In a New Zealand first, Auckland's rescue choppers, and a land-based rapid response vehicle, are carrying blood for pre-hospital emergency transfusions at the site of an accident.
Auckland Rescue Helicopter Trust chief paramedic Barry Watkin said you could not put a number on the lives the blood might save.
"With the blood you can keep a person alive to get to hospital. If you can buy that bit of time, you get a life saved."
The trial began on Friday and will run for three months. The Auckland Westpac rescue helicopters will carry one unit of O negative whole blood on board during the trial period.
"The first hour following a traumatic injury or medical emergency is critical," said Christopher Denny, a doctor with the Helicopter Emergency Medical Service. "All research points to improved survival rates for critically injured patients that receive a pre-hospital transfusion.
"This is the first time this service will be available in New Zealand ... [but] there is evidence from other countries such as Australia, the United States and the United Kingdom, where this is a standard practice, to support the use of pre-hospital blood transfusions."
The blood transfusion trial is being run jointly between the New Zealand Blood Service, the Auckland Rescue Helicopter Trust, Auckland District Health Board and St John Ambulance.
The Auckland rescue helicopters service the greater Auckland region, with a population of 1.4 million people.
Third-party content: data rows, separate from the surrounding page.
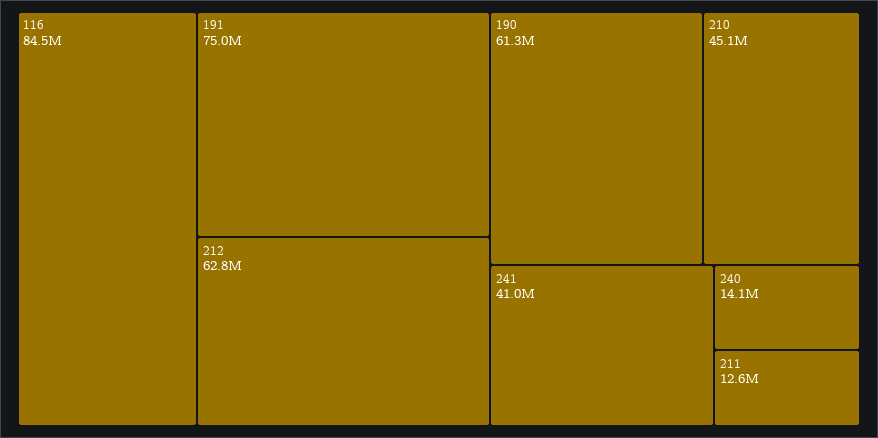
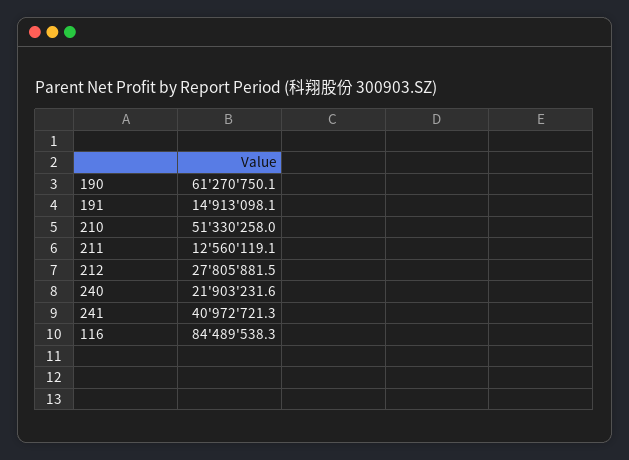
  {
    "116": 84489538.3,
-   "191": 75000000,
+   "191": 14913098.1,
-   "212": 62800000,
+   "212": 27805881.5,
    "190": 61270750.1,
-   "210": 45100000,
+   "210": 51330258,
    "241": 40972721.3,
-   "240": 14100000,
+   "240": 21903231.6,
    "211": 12560119.1
  }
They cover from Te Hana in the north to Meremere in the south, and Coromandel and the Gulf Islands to the east. It is estimated they will give transfusions of whole blood at least every two to three days.
One unit of O negative whole blood - to be replaced every two to three days - would be carried on board, Blood Service spokeswoman Asuka Burge said.
"The reason it's O negative is that is the universal blood type. In an emergency it can be safely transfused to anyone, regardless of their blood type."